Virginia is heading toward tough new restrictions on voting following last November’s election, while across the Potomac, Maryland is doing just the opposite. It’s the latest evidence that the two states are following the diverging national trends of the parties that control their respective statehouses. The Virginia Senate approved a Republican-backed measure Friday that requires voters to show a photo ID at the polls in order to cast a ballot starting in 2014. If it’s signed into law, it would make Virginia the 10th state to pass such a mandate. Republicans said it’s a necessary step to prevent election fraud. But Democrats said the GOP is moving the goal posts after changing voting laws last year to require that Virginians bring any ID, with or without a photo, to the polls. “A year later, we still have no evidence of voter fraud. None at all,” said Sen. Don McEachin, D-Henrico. Gov. Bob McDonnell has not indicated whether he would sign the bill, but a spokesman said “the governor believes Virginia’s current system generally has proven successful.”
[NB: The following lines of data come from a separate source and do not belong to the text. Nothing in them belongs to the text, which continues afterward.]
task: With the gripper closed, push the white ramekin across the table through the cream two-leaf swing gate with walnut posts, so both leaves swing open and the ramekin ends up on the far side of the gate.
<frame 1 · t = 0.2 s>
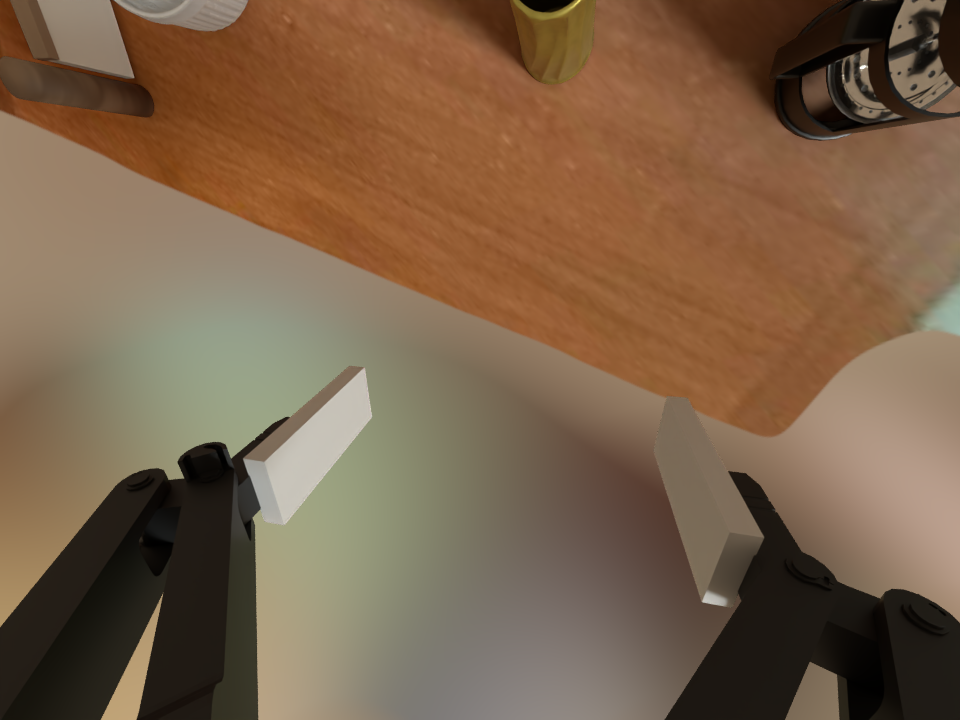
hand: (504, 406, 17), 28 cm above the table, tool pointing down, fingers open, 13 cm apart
vase: (556, 42, 33), on the table
right leaf: (69, 13, 36), point 4 cm above the table, hinge at 0.0°
french press: (834, 73, 30), on the table
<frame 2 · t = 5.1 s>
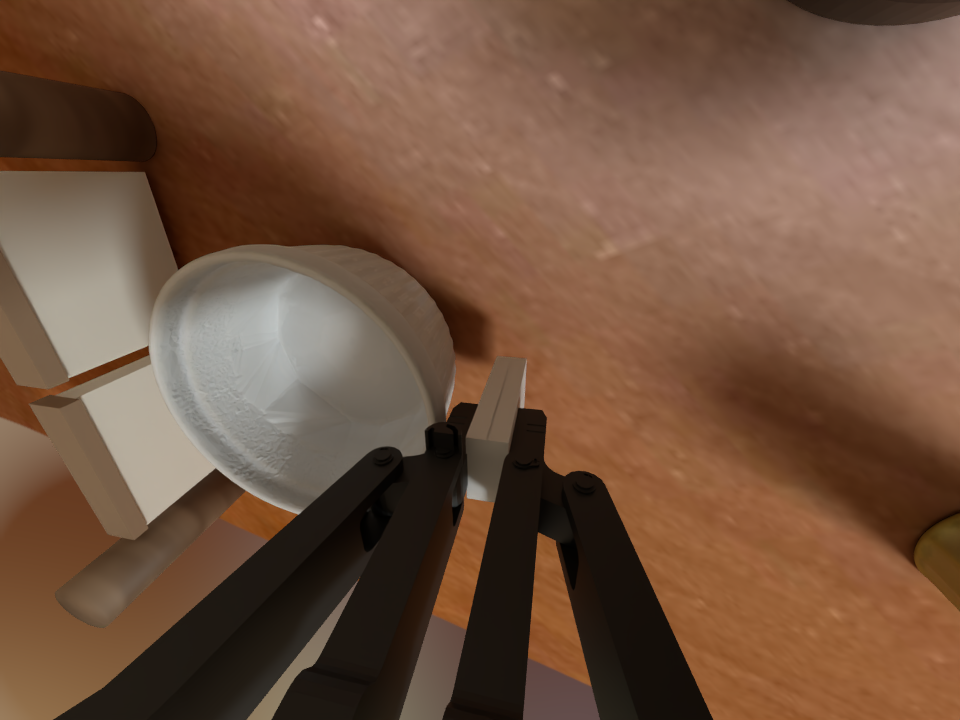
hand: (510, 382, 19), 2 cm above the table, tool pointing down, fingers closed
gate posts: (198, 329, 24), on the table
right leaf: (160, 431, 22), point 4 cm above the table, hinge at 0.0°
ramekin: (366, 344, 22), on the table, touching gripper
left leaf: (88, 270, 18), point 4 cm above the table, hinge at 0.0°
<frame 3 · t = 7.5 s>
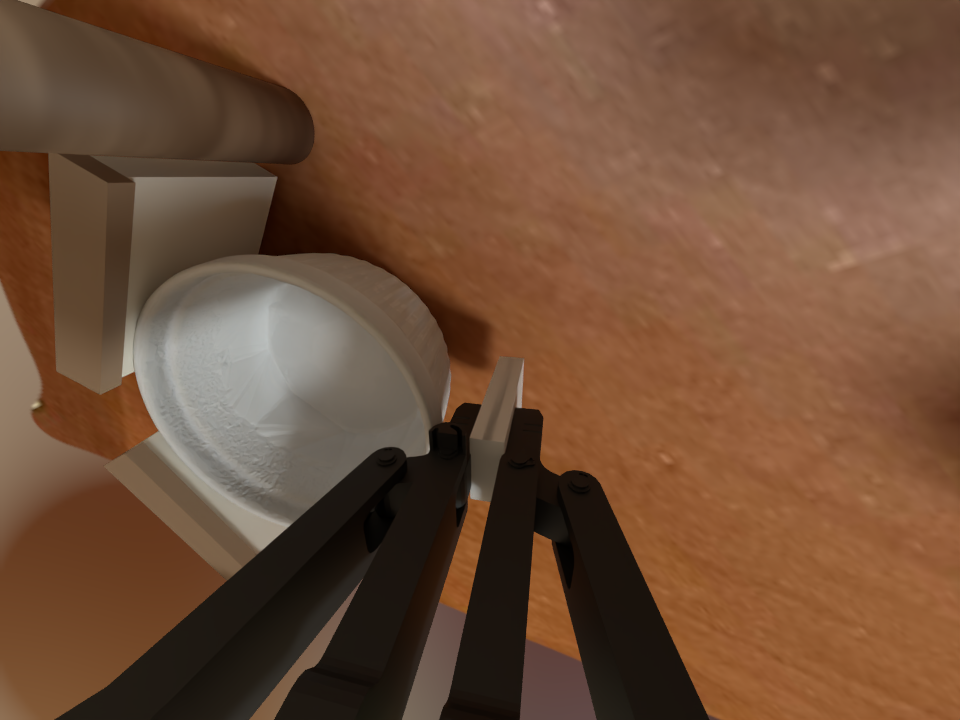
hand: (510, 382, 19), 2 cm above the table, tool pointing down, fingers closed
gate posts: (325, 349, 22), on the table
right leaf: (246, 470, 21), point 4 cm above the table, hinge at 30.8°
ramekin: (359, 353, 22), on the table, touching gripper
left leaf: (180, 266, 16), point 4 cm above the table, hinge at 29.1°
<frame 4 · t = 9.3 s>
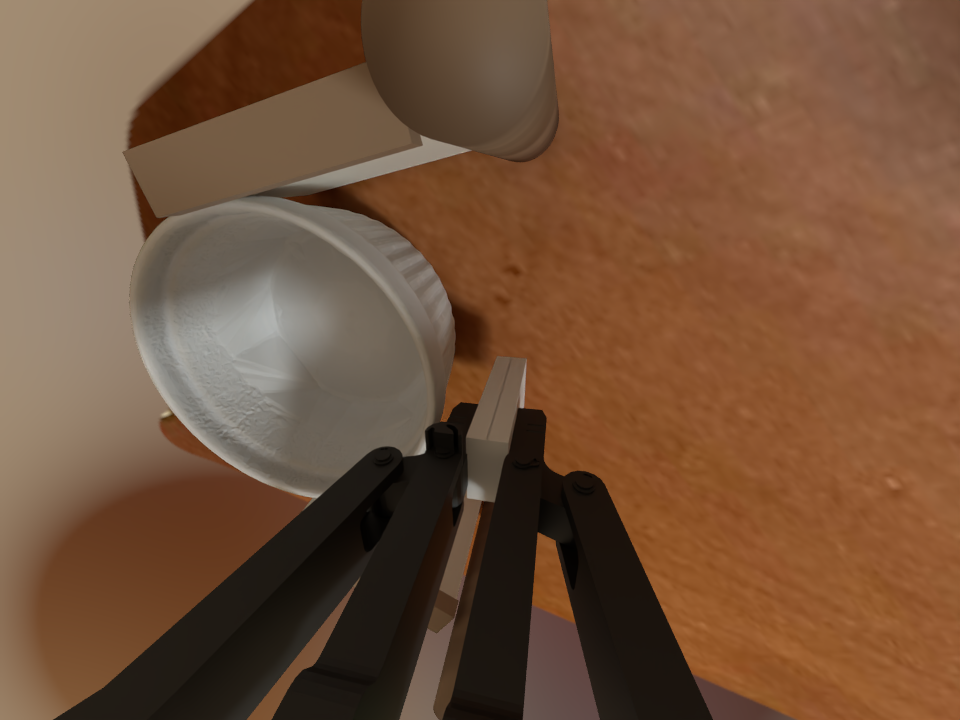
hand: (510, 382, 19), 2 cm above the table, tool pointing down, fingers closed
gate posts: (511, 361, 20), on the table
right leaf: (399, 514, 21), point 4 cm above the table, hinge at 59.6°
ramekin: (361, 319, 21), on the table, touching gripper
left leaf: (334, 155, 13), point 4 cm above the table, hinge at 77.4°
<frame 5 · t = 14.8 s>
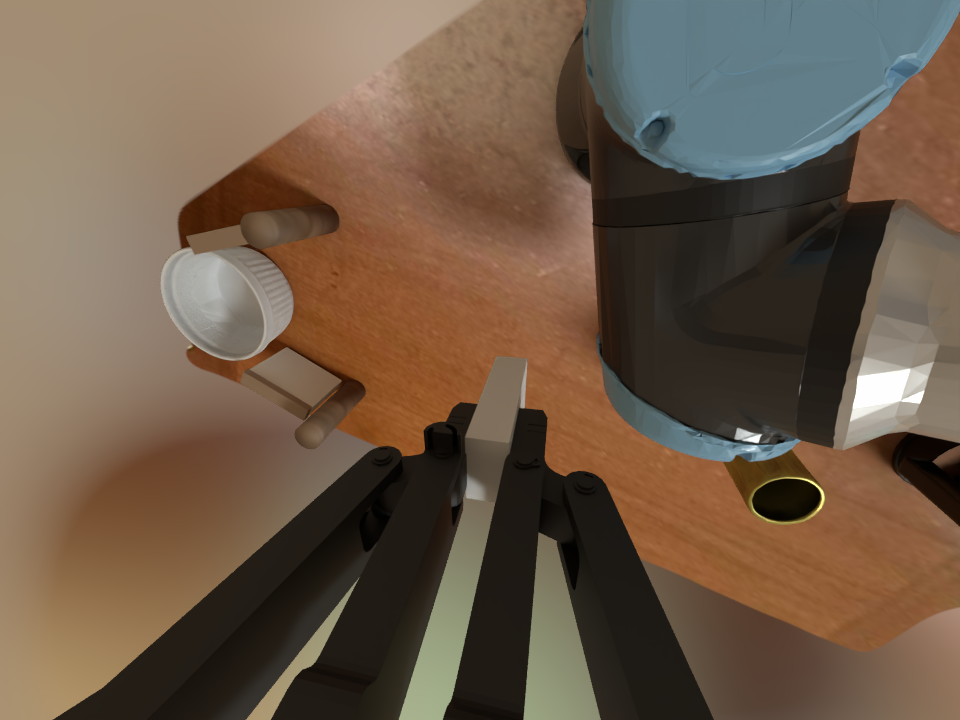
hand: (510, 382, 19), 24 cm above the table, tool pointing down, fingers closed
gate posts: (342, 312, 47), on the table
vase: (720, 404, 43), on the table
right leaf: (295, 380, 48), point 4 cm above the table, hinge at 59.6°
ramekin: (257, 291, 49), on the table
french press: (941, 450, 40), on the table
left leaf: (253, 233, 40), point 4 cm above the table, hinge at 79.4°
at the end: ramekin inside the target area (2.0 cm from its centre), on the table; left leaf at +79° (first picture: +0°); right leaf at +60° (first picture: +0°) — task done.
One sticking point for McDonnell could be the cost. To get around constitutional concerns, the bill requires the state to issue a photo ID to anyone who asks, and according to a legislative fiscal analysis, that would cost $840,000 in the first five years.
An independent study by the Commonwealth Institute estimated costs between $7 million and $21 million, based on experiences in states such as Indiana where similar laws have been passed.
“Courts have said that states must require those IDs for free and you need to also provide for free access to the underlying documents needed to get those IDs, like birth certificates,” said Michael Cassidy, president of the institute.
Meanwhile in Maryland, Democratic Gov. Martin O’Malley wants to relax restrictions on voting.
O’Malley has introduced legislation to allow Marylanders to register and vote on the same day during an early-voting period. And it would expand that period from six days before an election to eight.
Maryland would join 12 other states and the District in allowing same-day registration and early voting.